Exercise material =>
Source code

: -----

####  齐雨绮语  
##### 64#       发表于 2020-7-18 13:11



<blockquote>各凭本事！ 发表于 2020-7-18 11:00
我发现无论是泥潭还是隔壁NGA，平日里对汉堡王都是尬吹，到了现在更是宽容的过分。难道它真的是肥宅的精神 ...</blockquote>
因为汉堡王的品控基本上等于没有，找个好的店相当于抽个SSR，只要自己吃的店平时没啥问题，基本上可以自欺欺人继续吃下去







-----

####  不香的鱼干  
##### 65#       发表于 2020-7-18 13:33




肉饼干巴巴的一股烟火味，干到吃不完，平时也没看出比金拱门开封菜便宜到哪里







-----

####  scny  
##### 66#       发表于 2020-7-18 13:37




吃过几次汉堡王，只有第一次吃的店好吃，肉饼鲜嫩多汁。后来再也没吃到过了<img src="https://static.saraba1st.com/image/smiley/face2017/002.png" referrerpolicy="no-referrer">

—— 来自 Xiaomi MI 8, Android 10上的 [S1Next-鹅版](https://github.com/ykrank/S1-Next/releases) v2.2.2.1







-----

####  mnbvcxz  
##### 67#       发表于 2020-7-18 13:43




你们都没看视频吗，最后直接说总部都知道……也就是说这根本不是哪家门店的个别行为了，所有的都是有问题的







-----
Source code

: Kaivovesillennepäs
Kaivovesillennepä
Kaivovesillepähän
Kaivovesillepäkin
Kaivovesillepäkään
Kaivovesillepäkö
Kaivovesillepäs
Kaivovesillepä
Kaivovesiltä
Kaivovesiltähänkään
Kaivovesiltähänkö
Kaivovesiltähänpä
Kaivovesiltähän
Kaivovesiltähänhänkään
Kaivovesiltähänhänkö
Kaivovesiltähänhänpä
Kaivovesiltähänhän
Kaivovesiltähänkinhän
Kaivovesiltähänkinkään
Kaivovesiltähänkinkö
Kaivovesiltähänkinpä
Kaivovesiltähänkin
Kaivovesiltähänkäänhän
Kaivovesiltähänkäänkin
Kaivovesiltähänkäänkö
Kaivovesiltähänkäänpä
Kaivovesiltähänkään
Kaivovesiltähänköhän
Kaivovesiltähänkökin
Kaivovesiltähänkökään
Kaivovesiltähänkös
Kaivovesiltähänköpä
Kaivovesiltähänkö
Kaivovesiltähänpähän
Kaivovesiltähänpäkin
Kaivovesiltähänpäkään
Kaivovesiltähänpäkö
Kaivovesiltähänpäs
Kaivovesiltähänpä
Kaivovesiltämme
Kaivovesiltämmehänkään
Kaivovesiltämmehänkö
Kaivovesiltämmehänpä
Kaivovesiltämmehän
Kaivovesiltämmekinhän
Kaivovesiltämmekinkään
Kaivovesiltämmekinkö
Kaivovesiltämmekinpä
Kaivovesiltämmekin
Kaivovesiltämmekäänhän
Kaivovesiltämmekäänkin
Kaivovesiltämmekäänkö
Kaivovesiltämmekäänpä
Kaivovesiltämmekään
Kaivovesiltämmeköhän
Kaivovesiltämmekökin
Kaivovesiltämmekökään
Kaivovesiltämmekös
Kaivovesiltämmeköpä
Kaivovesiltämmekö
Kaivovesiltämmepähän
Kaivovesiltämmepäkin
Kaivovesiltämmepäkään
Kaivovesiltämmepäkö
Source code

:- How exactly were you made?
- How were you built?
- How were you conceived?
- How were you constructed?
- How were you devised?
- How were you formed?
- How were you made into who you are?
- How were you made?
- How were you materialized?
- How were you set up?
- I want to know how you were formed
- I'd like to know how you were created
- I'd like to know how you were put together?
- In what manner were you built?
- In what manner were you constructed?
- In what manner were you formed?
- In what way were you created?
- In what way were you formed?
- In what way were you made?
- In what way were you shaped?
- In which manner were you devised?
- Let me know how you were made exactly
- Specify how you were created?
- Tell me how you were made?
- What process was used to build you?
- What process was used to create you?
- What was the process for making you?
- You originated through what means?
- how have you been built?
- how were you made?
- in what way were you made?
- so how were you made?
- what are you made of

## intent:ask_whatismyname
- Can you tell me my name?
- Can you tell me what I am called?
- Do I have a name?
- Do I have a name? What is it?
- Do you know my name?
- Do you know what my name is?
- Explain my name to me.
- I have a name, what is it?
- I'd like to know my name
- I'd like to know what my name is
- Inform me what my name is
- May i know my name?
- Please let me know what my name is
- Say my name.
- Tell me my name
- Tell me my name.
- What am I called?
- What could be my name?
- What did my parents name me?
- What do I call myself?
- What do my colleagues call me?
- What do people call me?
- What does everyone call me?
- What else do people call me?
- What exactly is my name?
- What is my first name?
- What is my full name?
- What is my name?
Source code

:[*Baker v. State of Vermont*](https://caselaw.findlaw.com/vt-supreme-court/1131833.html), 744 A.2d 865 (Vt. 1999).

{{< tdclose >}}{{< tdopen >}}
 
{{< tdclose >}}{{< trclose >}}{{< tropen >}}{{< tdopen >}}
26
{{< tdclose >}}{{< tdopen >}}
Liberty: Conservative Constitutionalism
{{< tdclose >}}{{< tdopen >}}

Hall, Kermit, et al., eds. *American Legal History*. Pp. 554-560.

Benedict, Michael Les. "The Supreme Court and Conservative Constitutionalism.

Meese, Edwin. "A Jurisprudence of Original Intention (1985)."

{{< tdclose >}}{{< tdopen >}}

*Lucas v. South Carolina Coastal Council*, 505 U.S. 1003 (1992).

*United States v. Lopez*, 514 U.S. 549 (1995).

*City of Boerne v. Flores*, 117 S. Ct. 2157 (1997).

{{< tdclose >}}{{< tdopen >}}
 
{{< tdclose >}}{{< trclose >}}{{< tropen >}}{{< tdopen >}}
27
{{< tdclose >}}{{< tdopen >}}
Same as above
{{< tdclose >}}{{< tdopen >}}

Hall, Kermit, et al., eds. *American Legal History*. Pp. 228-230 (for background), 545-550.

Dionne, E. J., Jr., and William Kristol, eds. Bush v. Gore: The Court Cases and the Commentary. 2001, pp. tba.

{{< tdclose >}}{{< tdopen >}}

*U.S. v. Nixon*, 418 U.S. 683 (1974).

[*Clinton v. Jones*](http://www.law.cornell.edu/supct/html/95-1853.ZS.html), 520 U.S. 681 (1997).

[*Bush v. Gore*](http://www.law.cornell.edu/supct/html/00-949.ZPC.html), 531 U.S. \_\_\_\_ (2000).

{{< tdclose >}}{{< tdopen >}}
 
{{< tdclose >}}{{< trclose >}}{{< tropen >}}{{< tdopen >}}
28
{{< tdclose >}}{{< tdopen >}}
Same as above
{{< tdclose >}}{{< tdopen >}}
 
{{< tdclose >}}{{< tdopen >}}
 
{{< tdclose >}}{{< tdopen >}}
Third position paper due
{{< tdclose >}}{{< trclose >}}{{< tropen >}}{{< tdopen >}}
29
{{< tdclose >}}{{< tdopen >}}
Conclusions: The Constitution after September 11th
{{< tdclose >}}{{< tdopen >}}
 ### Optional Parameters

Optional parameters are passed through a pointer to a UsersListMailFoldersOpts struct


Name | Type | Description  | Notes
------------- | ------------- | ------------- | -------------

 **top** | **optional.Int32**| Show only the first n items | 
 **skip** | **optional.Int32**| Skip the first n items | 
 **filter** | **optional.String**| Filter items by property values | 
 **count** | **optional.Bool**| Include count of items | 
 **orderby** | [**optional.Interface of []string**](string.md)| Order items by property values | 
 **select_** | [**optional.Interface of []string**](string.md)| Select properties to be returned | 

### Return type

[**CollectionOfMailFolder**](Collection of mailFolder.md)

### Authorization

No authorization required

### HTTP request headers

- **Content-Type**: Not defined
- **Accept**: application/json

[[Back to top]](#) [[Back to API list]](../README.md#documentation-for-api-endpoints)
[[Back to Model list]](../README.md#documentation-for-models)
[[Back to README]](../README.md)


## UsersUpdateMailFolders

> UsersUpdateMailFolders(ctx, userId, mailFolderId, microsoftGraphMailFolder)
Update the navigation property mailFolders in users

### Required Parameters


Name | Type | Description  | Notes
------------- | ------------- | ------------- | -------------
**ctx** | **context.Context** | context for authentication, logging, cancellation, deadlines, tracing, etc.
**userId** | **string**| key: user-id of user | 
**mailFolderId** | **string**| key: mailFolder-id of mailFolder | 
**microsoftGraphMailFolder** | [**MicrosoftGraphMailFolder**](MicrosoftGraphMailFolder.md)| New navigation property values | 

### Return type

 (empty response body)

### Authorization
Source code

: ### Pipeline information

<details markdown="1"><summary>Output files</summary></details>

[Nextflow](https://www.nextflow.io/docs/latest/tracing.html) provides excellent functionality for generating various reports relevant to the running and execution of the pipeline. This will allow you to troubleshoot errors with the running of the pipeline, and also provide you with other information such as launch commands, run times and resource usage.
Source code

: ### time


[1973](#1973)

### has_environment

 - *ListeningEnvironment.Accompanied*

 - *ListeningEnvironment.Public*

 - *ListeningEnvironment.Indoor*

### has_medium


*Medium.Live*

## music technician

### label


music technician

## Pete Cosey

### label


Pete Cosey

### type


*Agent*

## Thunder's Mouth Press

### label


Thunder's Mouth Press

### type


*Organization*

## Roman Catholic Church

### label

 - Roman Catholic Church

Work request =>
Begin at the line that has "### HTTP request headers" and stop after the line that has "### Required Parameters". Give only those lines again, swapping "Not defined" for "Not specified" and keeping everything else the same.

Exercise answer =>
### HTTP request headers

- **Content-Type**: Not specified
- **Accept**: application/json

[[Back to top]](#) [[Back to API list]](../README.md#documentation-for-api-endpoints)
[[Back to Model list]](../README.md#documentation-for-models)
[[Back to README]](../README.md)


## UsersUpdateMailFolders

> UsersUpdateMailFolders(ctx, userId, mailFolderId, microsoftGraphMailFolder)
Update the navigation property mailFolders in users

### Required Parameters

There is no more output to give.